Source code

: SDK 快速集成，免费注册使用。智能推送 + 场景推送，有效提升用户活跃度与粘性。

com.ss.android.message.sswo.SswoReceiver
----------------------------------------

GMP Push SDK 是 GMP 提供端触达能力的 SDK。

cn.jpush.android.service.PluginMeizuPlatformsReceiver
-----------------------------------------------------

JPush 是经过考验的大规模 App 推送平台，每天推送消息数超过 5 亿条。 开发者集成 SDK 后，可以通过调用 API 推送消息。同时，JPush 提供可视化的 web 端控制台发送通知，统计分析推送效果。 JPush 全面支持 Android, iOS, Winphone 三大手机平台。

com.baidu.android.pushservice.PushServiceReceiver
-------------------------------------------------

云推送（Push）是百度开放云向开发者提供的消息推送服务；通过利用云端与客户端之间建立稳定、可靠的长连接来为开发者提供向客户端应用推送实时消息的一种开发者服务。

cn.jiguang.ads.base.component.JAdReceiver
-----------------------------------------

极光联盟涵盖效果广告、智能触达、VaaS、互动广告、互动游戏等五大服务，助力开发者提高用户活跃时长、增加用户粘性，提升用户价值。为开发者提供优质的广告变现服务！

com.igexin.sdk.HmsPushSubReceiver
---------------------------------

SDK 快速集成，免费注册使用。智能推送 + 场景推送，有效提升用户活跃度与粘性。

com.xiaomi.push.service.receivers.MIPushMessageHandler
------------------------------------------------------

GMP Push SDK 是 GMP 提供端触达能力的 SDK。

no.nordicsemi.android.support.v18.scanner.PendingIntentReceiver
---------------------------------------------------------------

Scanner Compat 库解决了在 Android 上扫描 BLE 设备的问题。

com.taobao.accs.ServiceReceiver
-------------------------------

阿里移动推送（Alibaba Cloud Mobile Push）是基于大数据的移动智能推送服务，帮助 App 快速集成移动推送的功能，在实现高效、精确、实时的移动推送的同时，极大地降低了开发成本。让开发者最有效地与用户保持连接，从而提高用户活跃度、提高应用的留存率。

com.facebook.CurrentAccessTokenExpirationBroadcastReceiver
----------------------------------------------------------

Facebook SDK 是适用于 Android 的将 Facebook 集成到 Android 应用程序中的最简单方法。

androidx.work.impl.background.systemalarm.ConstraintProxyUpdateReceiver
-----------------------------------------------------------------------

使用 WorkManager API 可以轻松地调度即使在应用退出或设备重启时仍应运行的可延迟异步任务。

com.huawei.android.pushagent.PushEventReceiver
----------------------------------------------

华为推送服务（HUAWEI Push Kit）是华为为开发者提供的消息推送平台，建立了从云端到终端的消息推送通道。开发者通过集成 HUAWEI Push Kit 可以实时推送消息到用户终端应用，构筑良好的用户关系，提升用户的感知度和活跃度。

──────

WORK ORDER: Repeat the entries word for word. Skip none of them.

FINISHED TASK:
Source code

: SDK 快速集成，免费注册使用。智能推送 + 场景推送，有效提升用户活跃度与粘性。

com.ss.android.message.sswo.SswoReceiver
----------------------------------------

GMP Push SDK 是 GMP 提供端触达能力的 SDK。

cn.jpush.android.service.PluginMeizuPlatformsReceiver
-----------------------------------------------------

JPush 是经过考验的大规模 App 推送平台，每天推送消息数超过 5 亿条。 开发者集成 SDK 后，可以通过调用 API 推送消息。同时，JPush 提供可视化的 web 端控制台发送通知，统计分析推送效果。 JPush 全面支持 Android, iOS, Winphone 三大手机平台。

com.baidu.android.pushservice.PushServiceReceiver
-------------------------------------------------

云推送（Push）是百度开放云向开发者提供的消息推送服务；通过利用云端与客户端之间建立稳定、可靠的长连接来为开发者提供向客户端应用推送实时消息的一种开发者服务。

cn.jiguang.ads.base.component.JAdReceiver
-----------------------------------------

极光联盟涵盖效果广告、智能触达、VaaS、互动广告、互动游戏等五大服务，助力开发者提高用户活跃时长、增加用户粘性，提升用户价值。为开发者提供优质的广告变现服务！

com.igexin.sdk.HmsPushSubReceiver
---------------------------------

SDK 快速集成，免费注册使用。智能推送 + 场景推送，有效提升用户活跃度与粘性。

com.xiaomi.push.service.receivers.MIPushMessageHandler
------------------------------------------------------

GMP Push SDK 是 GMP 提供端触达能力的 SDK。

no.nordicsemi.android.support.v18.scanner.PendingIntentReceiver
---------------------------------------------------------------

Scanner Compat 库解决了在 Android 上扫描 BLE 设备的问题。

com.taobao.accs.ServiceReceiver
-------------------------------

阿里移动推送（Alibaba Cloud Mobile Push）是基于大数据的移动智能推送服务，帮助 App 快速集成移动推送的功能，在实现高效、精确、实时的移动推送的同时，极大地降低了开发成本。让开发者最有效地与用户保持连接，从而提高用户活跃度、提高应用的留存率。

com.facebook.CurrentAccessTokenExpirationBroadcastReceiver
----------------------------------------------------------

Facebook SDK 是适用于 Android 的将 Facebook 集成到 Android 应用程序中的最简单方法。

androidx.work.impl.background.systemalarm.ConstraintProxyUpdateReceiver
-----------------------------------------------------------------------

使用 WorkManager API 可以轻松地调度即使在应用退出或设备重启时仍应运行的可延迟异步任务。

com.huawei.android.pushagent.PushEventReceiver
----------------------------------------------

华为推送服务（HUAWEI Push Kit）是华为为开发者提供的消息推送平台，建立了从云端到终端的消息推送通道。开发者通过集成 HUAWEI Push Kit 可以实时推送消息到用户终端应用，构筑良好的用户关系，提升用户的感知度和活跃度。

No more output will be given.